However, back calculation of the data in Fassett et al.’s table DR1 shows that, for the control bone, three values for the common 207Pb/206Pb ratios were selected—0.794, 0.821, and 0.836 (give or take 0.001). There is every indication that, rather than being assigned on the basis of some (unmentioned) objective criterion such as 238U/204Pb ratios, sample location, chemistry, or mineralogy, the three common 207Pb/206Pb values were obtained by extracting arbitrary subgroups of the control analyses that clustered along different linear regressions (isochrons) on the 238U/207Pb-207Pb/206Pb diagram. The Y-intercepts of these regressions were then recycled for calculation of the individual ages reported in the Fassett et al. tables. The same type of approach seems to have also been used for sample BB-1, though in this case all analyses were used to determine the common 207Pb/206Pb intercept.

Such a procedure, however, is mathematically circular. If the common-Pb ratios used for calculation of individual ages are derived from an isochron fit to the data suite as a whole, complex sample-to-sample error correlations are forced on the individual ages. In fact, no amount of recycling of the isochron results into individual sample ages followed by simple weighted-mean calculations can improve upon the precision or accuracy of the isochron age.
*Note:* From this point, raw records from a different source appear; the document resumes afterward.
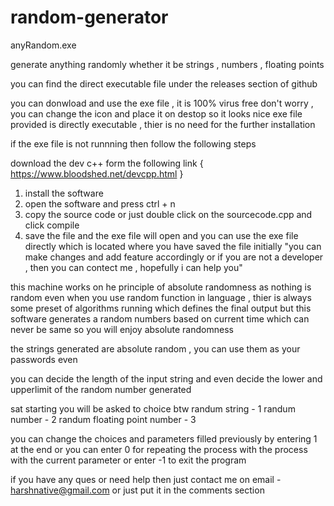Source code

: # random-generator

anyRandom.exe

generate anything randomly whether it be strings , numbers , floating points


you can find the direct executable file under the releases section of github 

you can donwload and use the exe file , it is 100% virus free don't worry , you can change the icon and place it on destop so it looks nice exe file provided is directly executable , thier is no need for the further installation

if the exe file is not runnning then follow the following steps

download the dev c++ form the following link { https://www.bloodshed.net/devcpp.html }
1. install the software
2. open the software and press ctrl + n
3. copy the source code or just double click on the sourcecode.cpp and click compile
4. save the file and the exe file will open and you can use the exe file directly which is located where you have saved the file initially
"you can make changes and add feature accordingly or if you are not a developer , then you can contect me , hopefully i can help you"

this machine works on he principle of absolute randomness as nothing is random even when you use random function in language , thier is always some preset of algorithms running which defines the final output but this software generates a random numbers based on current time which can never be same so you will enjoy absolute randomness

the strings generated are absolute random , you can use them as your passwords even

you can decide the length of the input string and even decide the lower and upperlimit of the random number generated 

sat starting you will be asked to choice btw 
        randum string                - 1
				randum number                - 2
				randum floating point number - 3
        
you can change the choices and parameters filled previously by entering 1 at the end or you can enter 0 for repeating the process with the process with the current parameter or enter -1 to exit the program 

if you have any ques or need help then just contact me on email - harshnative@gmail.com or just put it in the comments section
Out of 127 U-Pb analyses for the control bone (Fig. 1), 55 were rejected for falling outside an arbitrary 70–80 Ma age window (not 60–80 Ma as stated in Fassett et al.), and 47 rejected for having 238U/204Pb >500. The remaining 25 analyses are referred to as “unaltered parts of bone” (p. 160), implying that the other 102 samples are altered—in most cases based solely on the failure of their ages to fall within their entirely arbitrary 70–80 Ma acceptance window.

It is not surprising that exclusion of all ages falling outside a window whose midpoint is close to the desired age target of 73 Ma, and whose half width is similar to the individual age errors, yields a mean close to the target age, and a mean square of weighted deviates near 1. However, to regard the resulting age and uncertainty as meaningful, and a validation of their technique on any other such sample, cannot be justified.

Concerns regarding common-Pb correction also affect sample BB-1. In common with analyses on the control bone, the BB-1 206Pb/204Pb-238U/204Pb ratio pairs give very different results than the 238U/206Pb-207Pb/206Pb system used for Fassett et al.’s calculations. For example, the 206Pb/204Pb-238U/204Pb isochron age for the BB-1 longitudinal samples is 55 ± 3 Ma, compared to Fassett et al.’s 64.8 ± 0.9 Ma (which is essentially a 238U/207Pb-207Pb/206Pb isochron age). This discrepancy (which must arise either from unrecognized analytical problems, a history of open-system behavior, or highly variable common Pb) is neither acknowledged nor discussed in Fassett et al.